Минервине было неприятно, что хозяин поднимается к ним наверх без предупреждения, что он смотрит на ребенка налитыми кровью, холодными глазами, полными упрека. «Он не любит ребенка, сеньора Бласа, достаточно посмотреть, как он на него смотрит», – говорила Минервина. И каждый раз, как сеньор Сальседо поднимался взглянуть, как ребенок спит, Сиприано весь остаток дня тревожился, капризничал и ежеминутно без всякой причины разражался плачем. Минервине все было ясно: дитя плачет, потому что отец внушает ему страх, оно пугается отцовских глаз, его черной траурной одежды, его угрюмой скорби. Зато когда наступал вечер, во время купания, Минервина болтала со своими подружками о всяких новостях, а ребенок тем временем резвился в круглой латунной ванночке, шлепал по воде ладошками и, всякий раз как нянюшка выжимала губку на его лобике и струйки воды текли по щекам, он счастливо отдувался. Закончив купание, Минервина укладывала малыша на полотенце, разложенное у нее на коленях, тщательно натирала благовониями и одевала.
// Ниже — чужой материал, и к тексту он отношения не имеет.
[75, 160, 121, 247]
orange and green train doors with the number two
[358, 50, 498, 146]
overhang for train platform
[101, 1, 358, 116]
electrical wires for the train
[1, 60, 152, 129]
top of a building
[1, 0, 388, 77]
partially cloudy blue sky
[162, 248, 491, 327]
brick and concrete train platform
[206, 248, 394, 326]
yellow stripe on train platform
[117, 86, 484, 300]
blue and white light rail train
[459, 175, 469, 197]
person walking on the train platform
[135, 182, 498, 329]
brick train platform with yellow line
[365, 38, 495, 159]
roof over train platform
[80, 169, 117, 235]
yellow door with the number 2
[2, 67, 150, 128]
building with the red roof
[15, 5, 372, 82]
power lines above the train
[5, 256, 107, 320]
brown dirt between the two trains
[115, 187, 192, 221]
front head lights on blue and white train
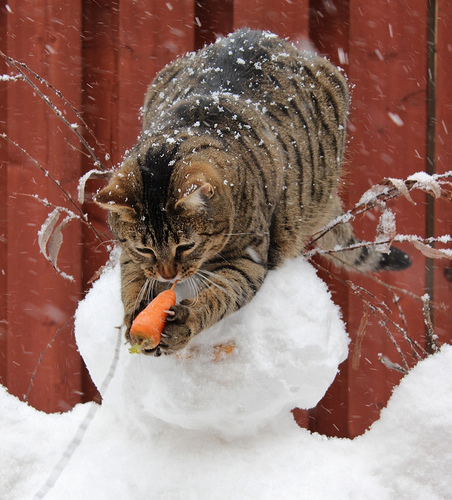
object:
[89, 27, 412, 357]
cat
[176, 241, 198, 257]
eye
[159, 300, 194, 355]
paw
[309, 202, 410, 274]
tail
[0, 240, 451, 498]
snowman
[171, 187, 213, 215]
ear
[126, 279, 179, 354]
carrot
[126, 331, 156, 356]
top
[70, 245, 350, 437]
snowball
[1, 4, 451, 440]
wall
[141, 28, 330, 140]
back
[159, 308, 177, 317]
claw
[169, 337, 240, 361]
mouth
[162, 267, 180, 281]
nose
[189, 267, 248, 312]
whiskers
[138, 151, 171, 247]
stripe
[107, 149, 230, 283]
head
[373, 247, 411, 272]
tip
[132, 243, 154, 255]
left eye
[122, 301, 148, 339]
left paw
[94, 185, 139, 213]
left ear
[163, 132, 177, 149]
snow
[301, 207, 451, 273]
branch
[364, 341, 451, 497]
arm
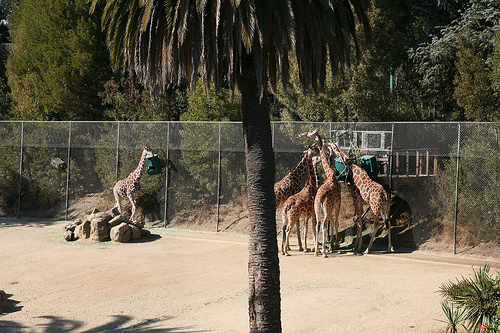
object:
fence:
[0, 118, 500, 264]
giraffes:
[297, 127, 343, 258]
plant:
[434, 263, 500, 333]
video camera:
[49, 156, 68, 170]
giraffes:
[324, 139, 396, 255]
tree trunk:
[240, 53, 286, 333]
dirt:
[0, 218, 500, 333]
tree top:
[3, 0, 112, 121]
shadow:
[0, 308, 212, 333]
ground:
[0, 217, 500, 333]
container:
[332, 156, 351, 180]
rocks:
[109, 222, 132, 243]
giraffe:
[273, 141, 306, 252]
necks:
[310, 136, 339, 182]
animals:
[112, 143, 160, 223]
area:
[1, 96, 500, 333]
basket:
[144, 153, 162, 175]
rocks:
[89, 217, 110, 242]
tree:
[68, 0, 461, 333]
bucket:
[358, 154, 379, 180]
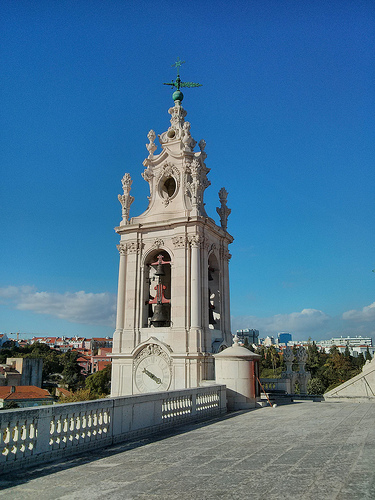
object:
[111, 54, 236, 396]
clock tower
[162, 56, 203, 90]
cross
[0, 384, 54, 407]
houses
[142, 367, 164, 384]
arms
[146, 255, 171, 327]
bell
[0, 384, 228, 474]
balustrade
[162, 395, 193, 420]
holes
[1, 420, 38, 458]
holes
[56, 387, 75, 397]
roof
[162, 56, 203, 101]
weather vane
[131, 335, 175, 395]
clock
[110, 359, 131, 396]
wall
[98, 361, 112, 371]
roof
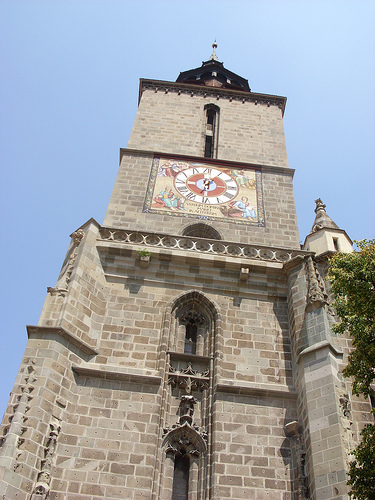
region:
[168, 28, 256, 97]
black and white church steeple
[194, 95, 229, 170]
tall slender church window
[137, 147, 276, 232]
church clock with mural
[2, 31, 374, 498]
large block church tower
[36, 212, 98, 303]
sculpture on a block tower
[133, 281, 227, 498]
designs on a church tower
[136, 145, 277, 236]
mural of saints on a tower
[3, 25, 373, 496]
large stone clock tower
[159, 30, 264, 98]
black church bell tower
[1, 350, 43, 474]
etchings on church tower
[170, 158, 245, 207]
Clock with roman numerals on face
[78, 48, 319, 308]
clock tower built of gray blocks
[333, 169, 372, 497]
tall leafy tree and bushes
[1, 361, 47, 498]
ornate brick work on corners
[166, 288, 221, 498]
two story archway entrance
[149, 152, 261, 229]
colorful figures painted around clock face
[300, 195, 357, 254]
stucco cupola atop side tower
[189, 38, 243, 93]
tall spire above bell tower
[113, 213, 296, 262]
third floor balcony with arched door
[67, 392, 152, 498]
brown and gray stone and brick work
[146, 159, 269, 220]
a large colorful clock.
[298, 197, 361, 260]
A tall tower near a clock tower.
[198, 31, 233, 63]
a lightning rod on a clock tower.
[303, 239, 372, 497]
a lush green leafy tree.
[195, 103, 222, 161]
an opening on the side of a building.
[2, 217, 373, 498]
the bottom half of a clock tower.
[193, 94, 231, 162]
an arch on a building.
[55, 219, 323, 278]
a ledge on a clock tower.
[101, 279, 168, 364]
a section of a brick clock tower.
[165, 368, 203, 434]
a sculpture on a tower.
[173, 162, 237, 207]
The clock on the tower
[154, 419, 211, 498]
The arch within and arch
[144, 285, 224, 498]
The long tall arch with another arch in it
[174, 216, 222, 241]
The small arch below the clock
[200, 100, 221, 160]
The thin arch over the clock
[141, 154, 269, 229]
The decorative square around the clock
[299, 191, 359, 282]
The smaller tower on the right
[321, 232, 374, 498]
The tree on the right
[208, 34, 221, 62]
The spire on top of the large tower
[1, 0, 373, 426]
The sky seen past the tower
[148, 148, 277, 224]
clock on the side of a tower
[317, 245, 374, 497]
green tree in front of the tower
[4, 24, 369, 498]
tall, light brown, brick tower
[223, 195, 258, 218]
painting of a woman in the corner of the clock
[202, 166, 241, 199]
roman numeral lining the clock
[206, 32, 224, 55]
pointy tip of the tower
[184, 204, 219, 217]
writing underneath the clock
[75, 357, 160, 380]
small ledge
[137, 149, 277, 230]
paintings of four people around the edge of the clock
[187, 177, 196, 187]
small white line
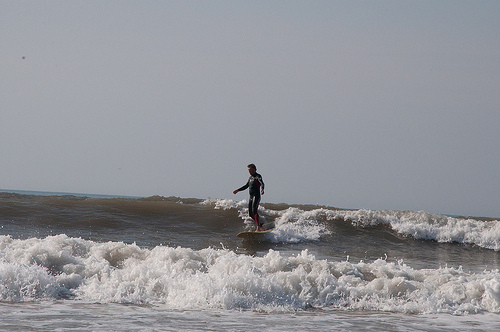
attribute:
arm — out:
[256, 173, 265, 188]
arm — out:
[233, 177, 252, 192]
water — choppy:
[44, 197, 156, 265]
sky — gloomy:
[10, 10, 477, 155]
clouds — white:
[179, 31, 493, 158]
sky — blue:
[3, 2, 498, 190]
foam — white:
[112, 244, 348, 314]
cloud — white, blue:
[7, 10, 494, 216]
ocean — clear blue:
[9, 180, 496, 323]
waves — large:
[289, 194, 456, 246]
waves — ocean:
[16, 227, 320, 307]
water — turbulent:
[1, 193, 499, 328]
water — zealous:
[22, 200, 229, 245]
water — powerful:
[57, 227, 212, 308]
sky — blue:
[19, 16, 481, 174]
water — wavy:
[14, 180, 485, 329]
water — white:
[339, 162, 486, 329]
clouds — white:
[1, 0, 496, 217]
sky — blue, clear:
[4, 1, 496, 220]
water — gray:
[51, 172, 166, 289]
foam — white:
[4, 241, 484, 315]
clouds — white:
[12, 2, 472, 157]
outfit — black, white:
[237, 171, 265, 216]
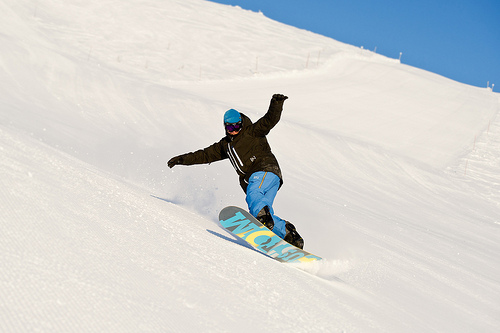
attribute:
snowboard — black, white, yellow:
[216, 206, 329, 273]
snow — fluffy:
[0, 0, 497, 331]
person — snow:
[146, 75, 338, 265]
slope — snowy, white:
[4, 0, 498, 329]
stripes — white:
[224, 138, 246, 178]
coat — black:
[174, 97, 283, 192]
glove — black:
[264, 90, 288, 108]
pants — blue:
[254, 175, 295, 222]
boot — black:
[285, 223, 310, 248]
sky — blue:
[230, 2, 499, 86]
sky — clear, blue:
[347, 36, 481, 81]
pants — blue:
[238, 164, 305, 260]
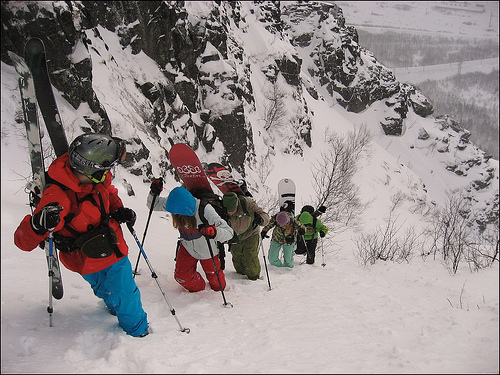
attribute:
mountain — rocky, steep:
[2, 1, 500, 375]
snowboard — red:
[166, 141, 214, 194]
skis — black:
[7, 37, 66, 298]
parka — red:
[13, 151, 128, 276]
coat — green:
[296, 211, 328, 240]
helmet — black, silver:
[67, 132, 125, 186]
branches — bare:
[356, 189, 498, 275]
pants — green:
[268, 238, 295, 270]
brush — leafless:
[307, 123, 379, 264]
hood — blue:
[165, 185, 197, 216]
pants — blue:
[80, 256, 150, 337]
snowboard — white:
[278, 177, 296, 219]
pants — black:
[296, 235, 318, 266]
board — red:
[204, 161, 246, 196]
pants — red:
[172, 240, 227, 292]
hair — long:
[170, 212, 198, 232]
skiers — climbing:
[7, 36, 327, 338]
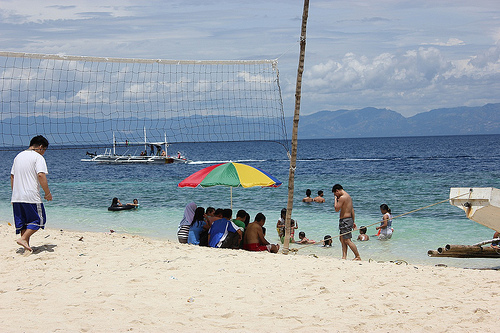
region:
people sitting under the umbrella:
[132, 109, 372, 326]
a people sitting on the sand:
[114, 57, 339, 331]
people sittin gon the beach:
[158, 116, 340, 328]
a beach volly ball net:
[4, 13, 410, 271]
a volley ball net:
[4, 15, 494, 300]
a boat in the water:
[35, 75, 393, 224]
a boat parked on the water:
[43, 52, 376, 291]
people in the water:
[286, 132, 449, 256]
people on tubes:
[99, 152, 167, 206]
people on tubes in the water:
[69, 164, 192, 234]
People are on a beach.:
[156, 128, 443, 263]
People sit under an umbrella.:
[165, 155, 298, 262]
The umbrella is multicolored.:
[165, 154, 291, 198]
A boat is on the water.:
[70, 115, 206, 170]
И в такие минуты, глядя на розовое тельце Сиприано, она и Бласа говорили о том, какой он крохотный, и Бласа ворчливо объясняла, что ребенок мелкий, но не худой, – просто косточки у него тонкие, как рыбьи.
Притворное безутешное горе дона Бернардо и подлинное отчуждение по отношению к сыну пробуждали в Минервине все более теплую привязанность к малышу. Она с наслаждением смотрела, как жадно он сосет ее розовые соски, как играет своими ручонками, как радостно гулит, весь в ее власти. Когда она держала его на руках, ей иногда чудилось, будто ее сынок не умер, будто это он лежит у ее груди, и она обязана за ним ухаживать.
– Ох, и дуреха я! – спохватывалась она вдруг. – С чего это я вздумала, что этот ребенок мой.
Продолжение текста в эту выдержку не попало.